Results of this study suggest that the visual function estimation in patients with retinitis pigmentosa from ultra-widefield fundus autofluorescence images using deep learning might help assess disease progression objectively. Findings also suggest that deep learning models might monitor the progression of retinitis pigmentosa efficiently during follow-up.
目前尚无广泛有效的治疗方法来阻止色素性视网膜炎的进展。因此,临床上对残余视力进行充分的评估和估计非常重要。
通过使用在同期就诊时获得的超广角眼底图像,检查深度学习是否可以准确估计色素性视网膜炎患者的视觉功能。
设计、地点和参与者:本多中心、回顾性、横断面研究的数据于 2012 年 1 月 1 日至 2018 年 12 月 31 日收集。这项研究包括在 5 个机构接受检查的 695 例连续的色素性视网膜炎患者。3 种输入图像(超广角假彩色图像、超广角眼底自发荧光图像和超广角假彩色及自发荧光图像)中的每一种都与从 5 种深度学习模型(视觉几何组-16、残差网络-50、InceptionV3、DenseNet121 和 EfficientNetB0)构建的 31 种集合模型中的 1 种配对。我们分别使用 848、212 和 214 张图像进行训练、验证和测试数据。一个机构的所有数据都用于独立的测试数据。数据分析于 2021 年 6 月 7 日至 2022 年 12 月 5 日进行。
估计了 Humphrey 视野分析仪的平均偏差、中心视网膜敏感度和最佳矫正视力。定义均方误差最小的图像-集合模型组合为具有最佳估计准确性的模型。在使用广义线性混合模型去除包括双眼的偏差后,通过计算标准化回归系数和 P 值,检查最佳精度模型对测试数据实际值的估计值之间的相关性。

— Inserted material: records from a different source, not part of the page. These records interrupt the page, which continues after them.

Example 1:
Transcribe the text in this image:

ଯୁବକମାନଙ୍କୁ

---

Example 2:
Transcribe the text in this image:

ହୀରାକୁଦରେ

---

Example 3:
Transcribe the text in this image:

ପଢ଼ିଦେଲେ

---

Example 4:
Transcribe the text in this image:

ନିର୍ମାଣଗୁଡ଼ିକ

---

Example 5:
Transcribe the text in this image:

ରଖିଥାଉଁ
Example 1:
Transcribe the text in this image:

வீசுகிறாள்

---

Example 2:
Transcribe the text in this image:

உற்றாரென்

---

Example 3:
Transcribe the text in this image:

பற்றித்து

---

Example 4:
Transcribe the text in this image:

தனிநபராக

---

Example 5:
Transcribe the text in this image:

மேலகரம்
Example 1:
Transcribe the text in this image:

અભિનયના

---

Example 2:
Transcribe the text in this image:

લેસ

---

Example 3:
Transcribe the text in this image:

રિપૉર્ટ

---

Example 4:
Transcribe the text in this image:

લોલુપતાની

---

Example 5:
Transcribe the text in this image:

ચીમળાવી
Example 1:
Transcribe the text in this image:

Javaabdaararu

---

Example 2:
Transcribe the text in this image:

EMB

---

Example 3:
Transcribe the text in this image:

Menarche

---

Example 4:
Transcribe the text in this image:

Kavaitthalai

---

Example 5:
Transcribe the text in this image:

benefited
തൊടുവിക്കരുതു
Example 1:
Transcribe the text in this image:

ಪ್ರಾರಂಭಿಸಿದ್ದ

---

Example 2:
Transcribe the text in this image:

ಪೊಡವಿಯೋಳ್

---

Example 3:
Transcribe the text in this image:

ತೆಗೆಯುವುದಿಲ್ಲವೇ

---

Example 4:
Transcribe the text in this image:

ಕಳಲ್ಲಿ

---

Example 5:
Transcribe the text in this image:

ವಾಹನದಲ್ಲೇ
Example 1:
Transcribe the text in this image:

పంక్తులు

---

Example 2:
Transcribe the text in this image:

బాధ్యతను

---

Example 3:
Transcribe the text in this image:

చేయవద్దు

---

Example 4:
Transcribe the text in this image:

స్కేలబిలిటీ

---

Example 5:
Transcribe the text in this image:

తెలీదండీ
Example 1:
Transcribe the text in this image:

这项研究包括 695 例患者的 1274 只眼。共有 385 名女性(55.4%),平均(SD)年龄为 53.9(17.2)岁。在 3 种图像中,仅使用超广角眼底自发荧光图像的模型对平均偏差、中心敏感度和视力的估计提供了最佳的准确性。平均偏差估计的标准化回归系数为 0.684(95%CI,0.567-0.802),中心敏感度估计为 0.697(95%CI,0.590-0.804),视力估计为 0.309(95%CI,0.187-0.430)(均 P<0.001)。
这项研究的结果表明,深度学习从超广角眼底自发荧光图像估计色素性视网膜炎患者的视觉功能可能有助于客观评估疾病的进展。研究结果还表明,深度学习模型可能在随访期间有效地监测色素性视网膜炎的进展。